#### [Task list]
• 1. In the Atlanta United match recap, what was the final result against the Philadelphia Union?
• 2. Why does the Atlanta United match recap call the team's effort on the equalizing goal an extremely worrying sign?

#### [Reading text]

◇ ◇ ◇

MLS: Philadelphia Union at Atlanta United FC Dale Zanine-USA TODAY Sports

Atlanta United returned from the international break the same way they entered it, by blowing a two-goal lead late at home and dropping points. The Philadelphia Union scored two goals, including an absolute thunderbolt in stoppage time, to earn a dramatic 2-2 draw with the Atlanta. Another heart-breaking result won’t be easy for the Five Stripes to stomach. Here are a few thoughts on a very worrying trend making itself known.

  • Where do we even begin with this one? Unlike the Nashville debacle there aren’t a ton of positives to lean on to soften the blow of the final result. At least in that match the attack looked lively for the majority of the match and Josef Martinez showed some great signs of returning to full fitness. There just aren’t those same crutches to lean on to help get over giving up two goals after the 80th minute. The truth is, Philadelphia were the much better side on both ends of the field. The Expected Goals numbers show that the Union had a full goal better xG total than Atlanta.
  • If not for a Brad Guzan wonder save in the first half it could’ve gotten ugly for Atlanta really quick. Instead they held on and even got the luck of an own goal to give them hope. Top that with a nice header from Anton Walkes — off a broken setpiece play nonetheless — and Gabriel Heinze’s side were in prime position to steal three points from a match they probably deserved none from. Instead, they broke right after the goal thanks to a horrendous rebound conceded by Guzan.
  • Heinze set up a “second preseason” of sorts during this three-week international break with the goal of instilling his and getting everyone on the same page. Unfortunately that all seemed to be for naught as tactical organization really let the team down on multiple fronts against the Union. Most notably on the equalizing goal with Jakob Glesnes having nearly 30 yards of space between him and the closest defender. While the idea of giving up a clear shot from over 35 yards out to a center back isn’t the worst strategy, the mantra of Heinze’s system is supposed to be high intensity and in-your-face. Instead the team-wide effort on the goal was almost non-existent. That’s an extremely worrying sign considering how much rest everyone had beforehand.

◇ ◇ ◇

#### [Recorded data]

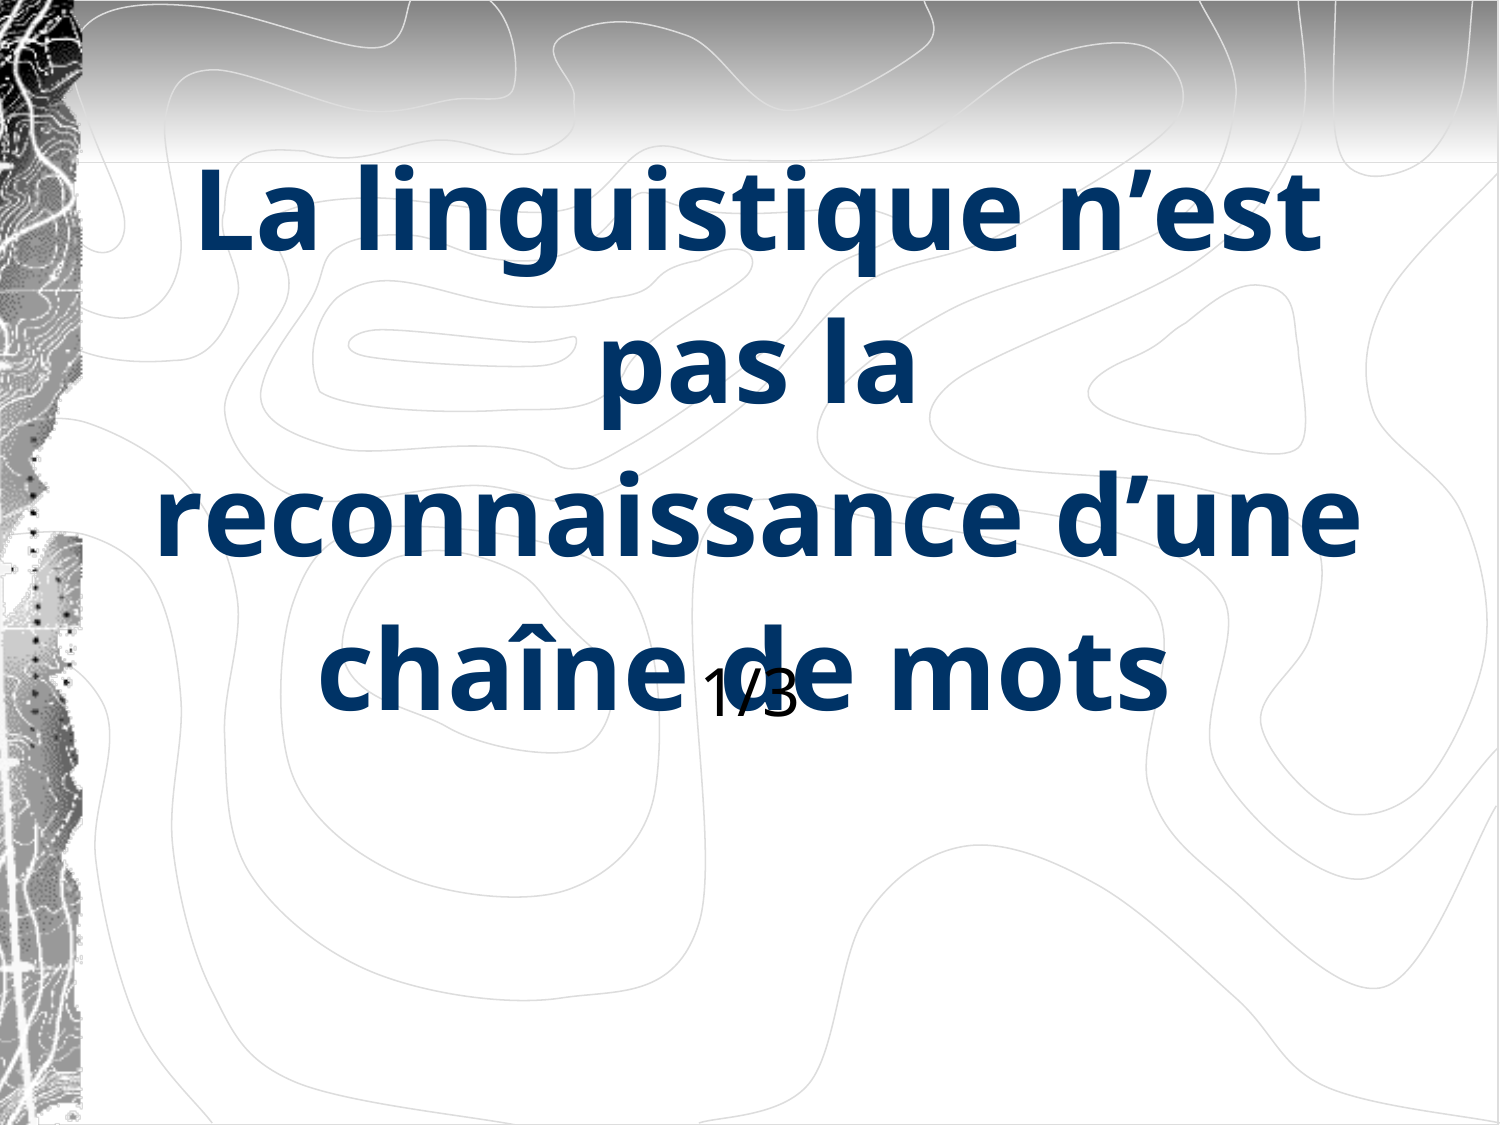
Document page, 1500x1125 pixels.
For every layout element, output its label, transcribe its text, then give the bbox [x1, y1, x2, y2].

◇ ◇ ◇

#### [Expected answers]
• 1. A 2-2 draw.

• 2. Heinze's system is supposed to be high intensity and in-your-face, but the team-wide effort on the goal was almost nonexistent. That is especially worrying because everyone had so much rest beforehand during the three-week international break.